-------- Excerpted data --------

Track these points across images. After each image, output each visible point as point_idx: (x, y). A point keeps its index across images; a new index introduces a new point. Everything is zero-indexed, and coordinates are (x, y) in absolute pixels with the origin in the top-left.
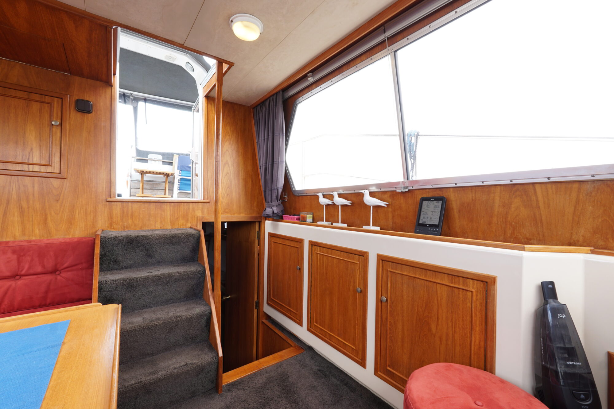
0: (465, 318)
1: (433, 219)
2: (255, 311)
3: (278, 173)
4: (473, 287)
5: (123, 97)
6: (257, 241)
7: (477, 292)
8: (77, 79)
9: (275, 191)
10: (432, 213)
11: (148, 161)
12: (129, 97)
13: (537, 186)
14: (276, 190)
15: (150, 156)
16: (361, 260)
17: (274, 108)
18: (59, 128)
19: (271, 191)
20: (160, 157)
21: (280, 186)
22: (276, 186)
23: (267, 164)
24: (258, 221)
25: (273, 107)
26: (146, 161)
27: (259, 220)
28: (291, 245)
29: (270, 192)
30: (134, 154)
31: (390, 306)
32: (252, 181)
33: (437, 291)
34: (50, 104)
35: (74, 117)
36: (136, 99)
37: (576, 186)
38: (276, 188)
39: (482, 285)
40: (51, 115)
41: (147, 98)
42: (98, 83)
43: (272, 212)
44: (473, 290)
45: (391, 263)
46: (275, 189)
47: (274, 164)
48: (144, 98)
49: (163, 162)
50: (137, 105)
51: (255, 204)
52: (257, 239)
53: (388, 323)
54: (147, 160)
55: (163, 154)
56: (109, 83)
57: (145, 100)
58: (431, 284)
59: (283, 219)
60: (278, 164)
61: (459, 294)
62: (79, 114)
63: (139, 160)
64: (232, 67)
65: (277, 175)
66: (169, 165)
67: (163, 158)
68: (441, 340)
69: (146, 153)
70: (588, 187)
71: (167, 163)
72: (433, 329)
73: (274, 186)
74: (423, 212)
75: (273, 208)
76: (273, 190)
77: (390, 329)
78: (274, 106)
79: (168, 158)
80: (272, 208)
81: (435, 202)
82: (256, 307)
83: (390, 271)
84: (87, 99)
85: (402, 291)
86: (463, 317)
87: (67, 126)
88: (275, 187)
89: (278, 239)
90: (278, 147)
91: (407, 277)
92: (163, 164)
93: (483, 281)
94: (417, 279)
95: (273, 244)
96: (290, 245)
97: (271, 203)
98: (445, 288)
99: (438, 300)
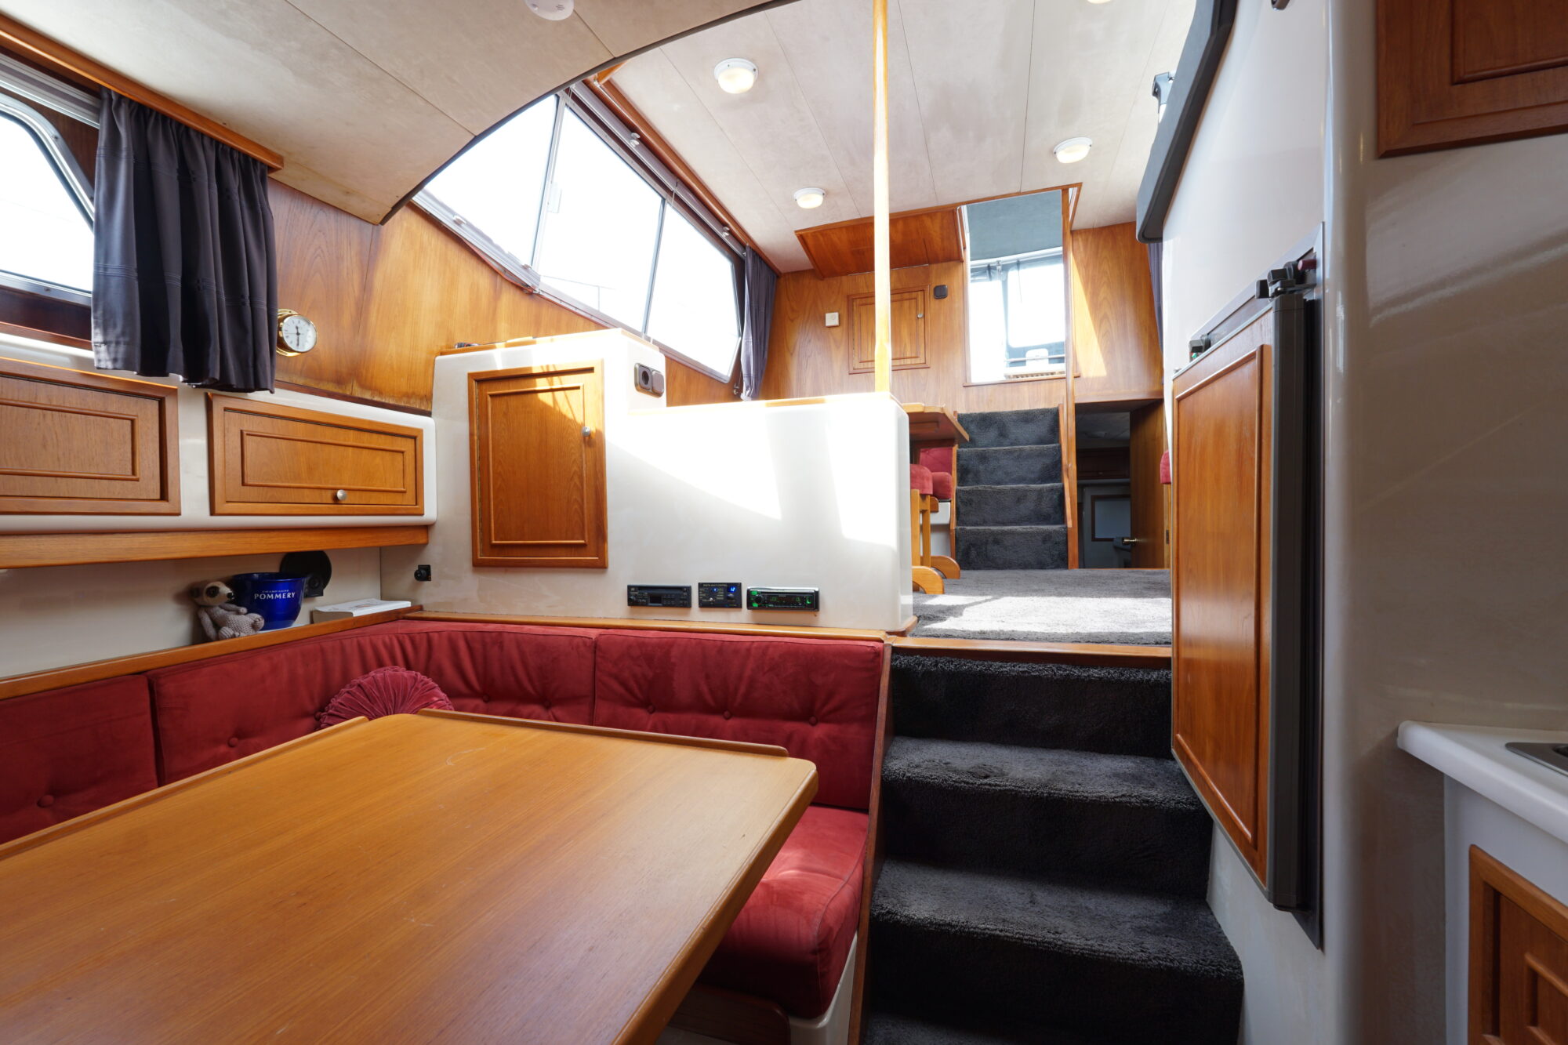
5: (987, 272)
8: (934, 267)
11: (1027, 363)
12: (995, 268)
15: (1030, 354)
18: (923, 319)
20: (1045, 353)
26: (1023, 363)
30: (1003, 352)
34: (916, 298)
35: (933, 304)
36: (1006, 268)
40: (917, 309)
41: (1021, 260)
42: (951, 263)
48: (1016, 261)
49: (1050, 359)
50: (1007, 277)
54: (1024, 361)
55: (1049, 347)
56: (960, 260)
57: (1018, 264)
62: (937, 301)
63: (1014, 364)
64: (1082, 187)
66: (1060, 362)
67: (1050, 354)
69: (1023, 351)
71: (1056, 360)
79: (1058, 352)
84: (943, 284)
87: (928, 316)
92: (1050, 363)
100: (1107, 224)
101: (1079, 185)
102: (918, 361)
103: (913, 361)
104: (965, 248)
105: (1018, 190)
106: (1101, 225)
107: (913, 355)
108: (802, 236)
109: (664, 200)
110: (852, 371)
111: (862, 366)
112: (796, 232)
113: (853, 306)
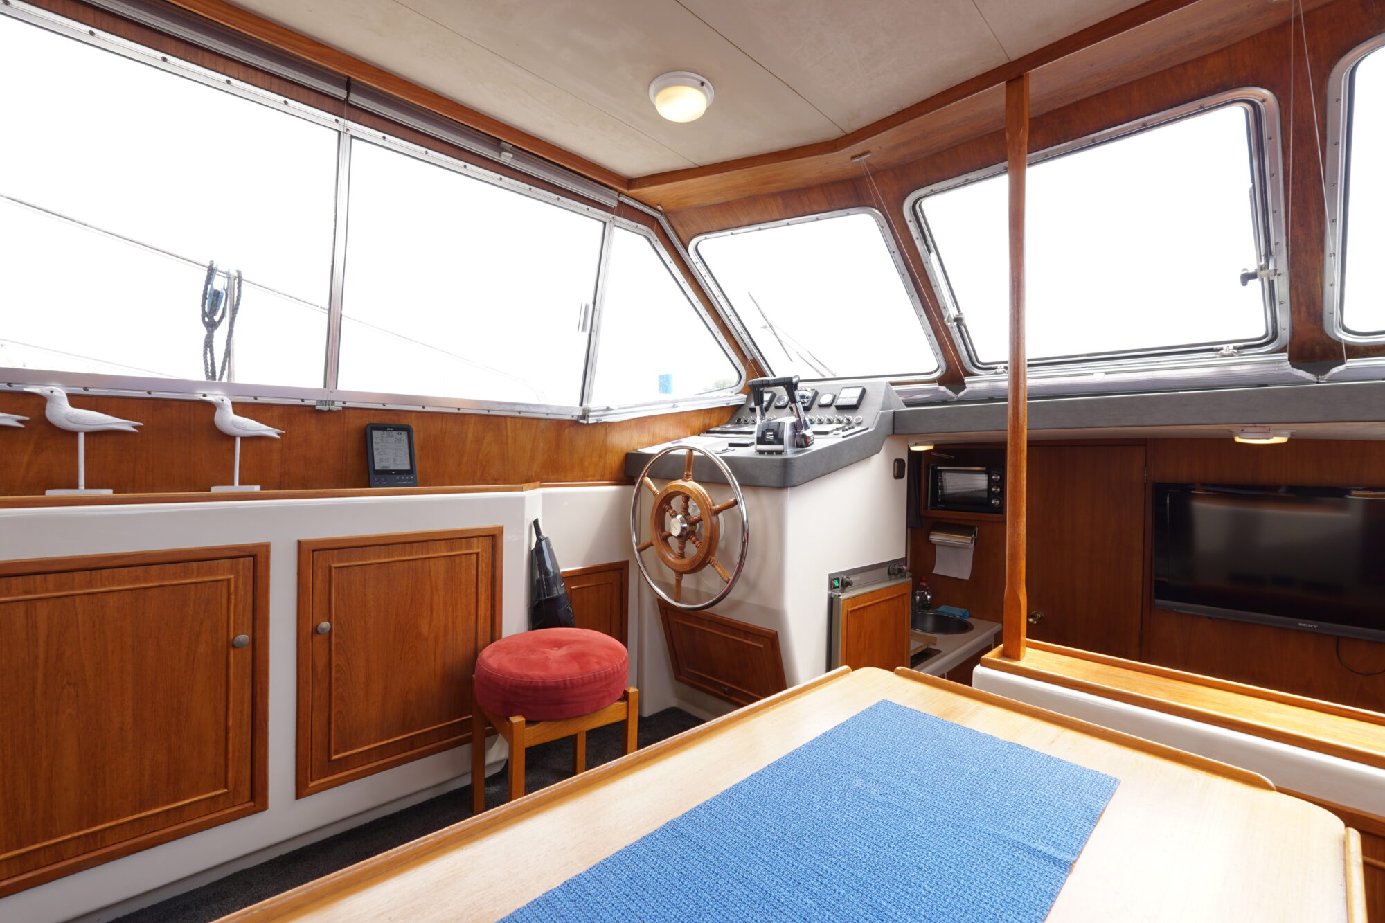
0: (469, 591)
1: (398, 461)
4: (478, 547)
7: (483, 551)
10: (394, 451)
13: (508, 420)
16: (240, 567)
31: (336, 635)
33: (430, 571)
37: (535, 422)
39: (488, 541)
44: (480, 550)
45: (336, 551)
53: (334, 670)
58: (419, 563)
61: (461, 562)
68: (436, 640)
70: (542, 424)
72: (425, 629)
74: (378, 449)
77: (337, 680)
81: (395, 433)
83: (336, 568)
85: (365, 595)
86: (467, 591)
91: (375, 565)
93: (490, 536)
94: (394, 564)
98: (443, 561)
99: (431, 584)
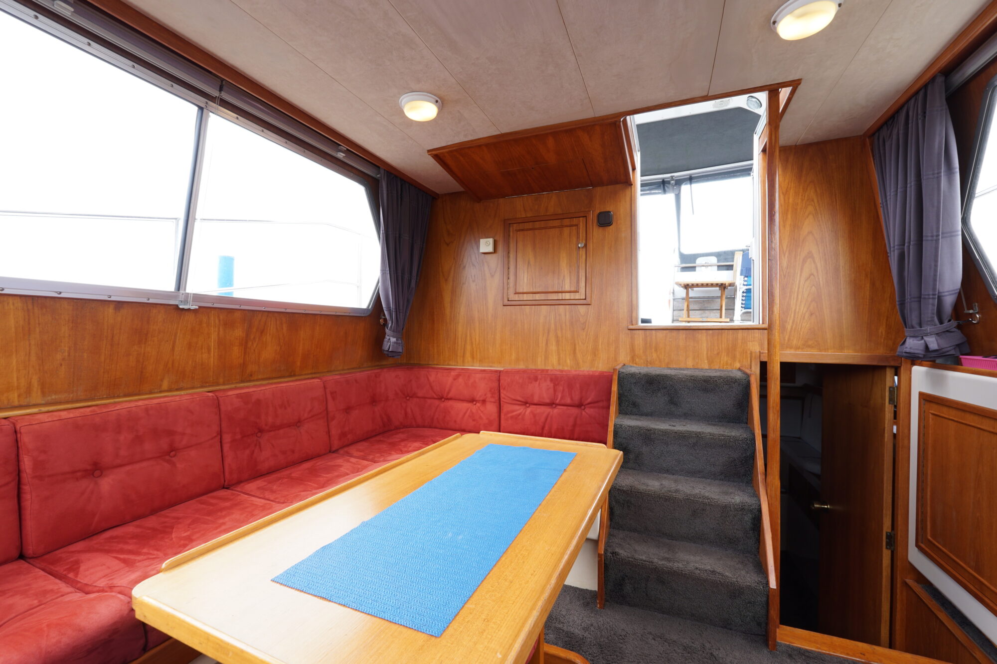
2: (886, 554)
3: (936, 261)
5: (662, 185)
6: (888, 409)
8: (599, 190)
9: (931, 301)
11: (697, 268)
12: (669, 182)
14: (933, 299)
15: (700, 261)
17: (920, 122)
18: (584, 249)
19: (920, 301)
20: (714, 260)
21: (946, 290)
22: (934, 289)
23: (904, 245)
24: (891, 367)
25: (917, 120)
26: (693, 268)
27: (896, 364)
28: (982, 427)
29: (915, 305)
30: (677, 260)
32: (873, 284)
34: (576, 225)
35: (597, 233)
36: (679, 182)
38: (934, 295)
40: (578, 238)
41: (693, 176)
42: (618, 186)
43: (922, 347)
46: (931, 296)
47: (924, 243)
48: (688, 177)
49: (719, 266)
50: (680, 190)
51: (880, 331)
52: (890, 403)
54: (695, 267)
55: (718, 255)
57: (691, 179)
59: (962, 365)
60: (937, 241)
62: (601, 228)
63: (684, 269)
64: (799, 87)
65: (936, 266)
66: (728, 270)
67: (718, 261)
69: (694, 258)
71: (725, 268)
73: (927, 290)
75: (925, 338)
76: (925, 298)
78: (919, 117)
79: (726, 260)
80: (922, 338)
82: (887, 544)
84: (608, 209)
87: (591, 246)
88: (931, 293)
89: (945, 409)
90: (936, 204)
92: (718, 270)
95: (930, 419)
96: (979, 426)
97: (921, 327)
100: (816, 141)
101: (795, 84)
102: (577, 296)
103: (573, 296)
104: (634, 169)
105: (705, 94)
106: (807, 142)
107: (573, 289)
108: (439, 155)
109: (201, 109)
110: (506, 302)
111: (516, 297)
112: (429, 151)
113: (509, 231)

--------

Turn every line of the rows above into a numbered list, skipping any blank lines and leaving out the pictures.

1. Track these points across images. After each image, output each visible point as point_idx: (x, y). A point keeps its index across images; a new index introduces a new point. Everything is zero-indexed, and coordinates are (x, y) in absolute pixels with the origin in the top-left.
2. 0: (465, 318)
3. 1: (433, 219)
4. 2: (255, 311)
5. 3: (278, 173)
6. 4: (473, 287)
7. 5: (123, 97)
8. 6: (257, 241)
9. 7: (477, 292)
10. 8: (77, 79)
11. 9: (275, 191)
12. 10: (432, 213)
13. 11: (148, 161)
14. 12: (129, 97)
15. 13: (537, 186)
16. 14: (276, 190)
17. 15: (150, 156)
18. 16: (361, 260)
19. 17: (274, 108)
20. 18: (59, 128)
21. 19: (271, 191)
22. 20: (160, 157)
23. 21: (280, 186)
24. 22: (276, 186)
25. 23: (267, 164)
26. 24: (258, 221)
27. 25: (273, 107)
28. 26: (146, 161)
29. 27: (259, 220)
30. 28: (291, 245)
31. 29: (270, 192)
32. 30: (134, 154)
33. 31: (390, 306)
34. 32: (252, 181)
35. 33: (437, 291)
36. 34: (50, 104)
37. 35: (74, 117)
38. 36: (136, 99)
39. 37: (576, 186)
40. 38: (276, 188)
41. 39: (482, 285)
42. 40: (51, 115)
43. 41: (147, 98)
44. 42: (98, 83)
45. 43: (272, 212)
46. 44: (473, 290)
47. 45: (391, 263)
48. 46: (275, 189)
49. 47: (274, 164)
50. 48: (144, 98)
51. 49: (163, 162)
52. 50: (137, 105)
53. 51: (255, 204)
54. 52: (257, 239)
55. 53: (388, 323)
56. 54: (147, 160)
57. 55: (163, 154)
58. 56: (109, 83)
59. 57: (145, 100)
60. 58: (431, 284)
61. 59: (283, 219)
62. 60: (278, 164)
63. 61: (459, 294)
64. 62: (79, 114)
65. 63: (139, 160)
66. 64: (232, 67)
67. 65: (277, 175)
68. 66: (169, 165)
69. 67: (163, 158)
70. 68: (441, 340)
71. 69: (146, 153)
72. 70: (588, 187)
73. 71: (167, 163)
74. 72: (433, 329)
75. 73: (274, 186)
76. 74: (423, 212)
77. 75: (273, 208)
78. 76: (273, 190)
79. 77: (390, 329)
80. 78: (274, 106)
81. 79: (168, 158)
82. 80: (272, 208)
83. 81: (435, 202)
84. 82: (256, 307)
85. 83: (390, 271)
86. 84: (87, 99)
87. 85: (402, 291)
88. 86: (463, 317)
89. 87: (67, 126)
90. 88: (275, 187)
91. 89: (278, 239)
92. 90: (278, 147)
93. 91: (407, 277)
94. 92: (163, 164)
95. 93: (483, 281)
96. 94: (417, 279)
97. 95: (273, 244)
98. 96: (290, 245)
99. 97: (271, 203)
100. 98: (445, 288)
101. 99: (438, 300)
102. 5: (987, 272)
103. 8: (934, 267)
104. 11: (1027, 363)
105. 12: (995, 268)
106. 15: (1030, 354)
107. 18: (923, 319)
108. 20: (1045, 353)
109. 26: (1023, 363)
110. 30: (1003, 352)
111. 34: (916, 298)
112. 35: (933, 304)
113. 36: (1006, 268)
114. 40: (917, 309)
115. 41: (1021, 260)
116. 42: (951, 263)
117. 48: (1016, 261)
118. 49: (1050, 359)
119. 50: (1007, 277)
120. 54: (1024, 361)
121. 55: (1049, 347)
122. 56: (960, 260)
123. 57: (1018, 264)
124. 62: (937, 301)
125. 63: (1014, 364)
126. 64: (1082, 187)
127. 66: (1060, 362)
128. 67: (1050, 354)
129. 69: (1023, 351)
130. 71: (1056, 360)
131. 79: (1058, 352)
132. 84: (943, 284)
133. 87: (928, 316)
134. 92: (1050, 363)
135. 100: (1107, 224)
136. 101: (1079, 185)
137. 102: (918, 361)
138. 103: (913, 361)
139. 104: (965, 248)
140. 105: (1018, 190)
141. 106: (1101, 225)
142. 107: (913, 355)
143. 108: (802, 236)
144. 109: (664, 200)
145. 110: (852, 371)
146. 111: (862, 366)
147. 112: (796, 232)
148. 113: (853, 306)
149. 0: (469, 591)
150. 1: (398, 461)
151. 4: (478, 547)
152. 7: (483, 551)
153. 10: (394, 451)
154. 13: (508, 420)
155. 16: (240, 567)
156. 31: (336, 635)
157. 33: (430, 571)
158. 37: (535, 422)
159. 39: (488, 541)
160. 44: (480, 550)
161. 45: (336, 551)
162. 53: (334, 670)
163. 58: (419, 563)
164. 61: (461, 562)
165. 68: (436, 640)
166. 70: (542, 424)
167. 72: (425, 629)
168. 74: (378, 449)
169. 77: (337, 680)
170. 81: (395, 433)
171. 83: (336, 568)
172. 85: (365, 595)
173. 86: (467, 591)
174. 91: (375, 565)
175. 93: (490, 536)
176. 94: (394, 564)
177. 98: (443, 561)
178. 99: (431, 584)
179. 2: (886, 554)
180. 3: (936, 261)
181. 5: (662, 185)
182. 6: (888, 409)
183. 8: (599, 190)
184. 9: (931, 301)
185. 11: (697, 268)
186. 12: (669, 182)
187. 14: (933, 299)
188. 15: (700, 261)
189. 17: (920, 122)
190. 18: (584, 249)
191. 19: (920, 301)
192. 20: (714, 260)
193. 21: (946, 290)
194. 22: (934, 289)
195. 23: (904, 245)
196. 24: (891, 367)
197. 25: (917, 120)
198. 26: (693, 268)
199. 27: (896, 364)
200. 28: (982, 427)
201. 29: (915, 305)
202. 30: (677, 260)
203. 32: (873, 284)
204. 34: (576, 225)
205. 35: (597, 233)
206. 36: (679, 182)
207. 38: (934, 295)
208. 40: (578, 238)
209. 41: (693, 176)
210. 42: (618, 186)
211. 43: (922, 347)
212. 46: (931, 296)
213. 47: (924, 243)
214. 48: (688, 177)
215. 49: (719, 266)
216. 50: (680, 190)
217. 51: (880, 331)
218. 52: (890, 403)
219. 54: (695, 267)
220. 55: (718, 255)
221. 57: (691, 179)
222. 59: (962, 365)
223. 60: (937, 241)
224. 62: (601, 228)
225. 63: (684, 269)
226. 64: (799, 87)
227. 65: (936, 266)
228. 66: (728, 270)
229. 67: (718, 261)
230. 69: (694, 258)
231. 71: (725, 268)
232. 73: (927, 290)
233. 75: (925, 338)
234. 76: (925, 298)
235. 78: (919, 117)
236. 79: (726, 260)
237. 80: (922, 338)
238. 82: (887, 544)
239. 84: (608, 209)
240. 87: (591, 246)
241. 88: (931, 293)
242. 89: (945, 409)
243. 90: (936, 204)
244. 92: (718, 270)
245. 95: (930, 419)
246. 96: (979, 426)
247. 97: (921, 327)
248. 100: (816, 141)
249. 101: (795, 84)
250. 102: (577, 296)
251. 103: (573, 296)
252. 104: (634, 169)
253. 105: (705, 94)
254. 106: (807, 142)
255. 107: (573, 289)
256. 108: (439, 155)
257. 109: (201, 109)
258. 110: (506, 302)
259. 111: (516, 297)
260. 112: (429, 151)
261. 113: (509, 231)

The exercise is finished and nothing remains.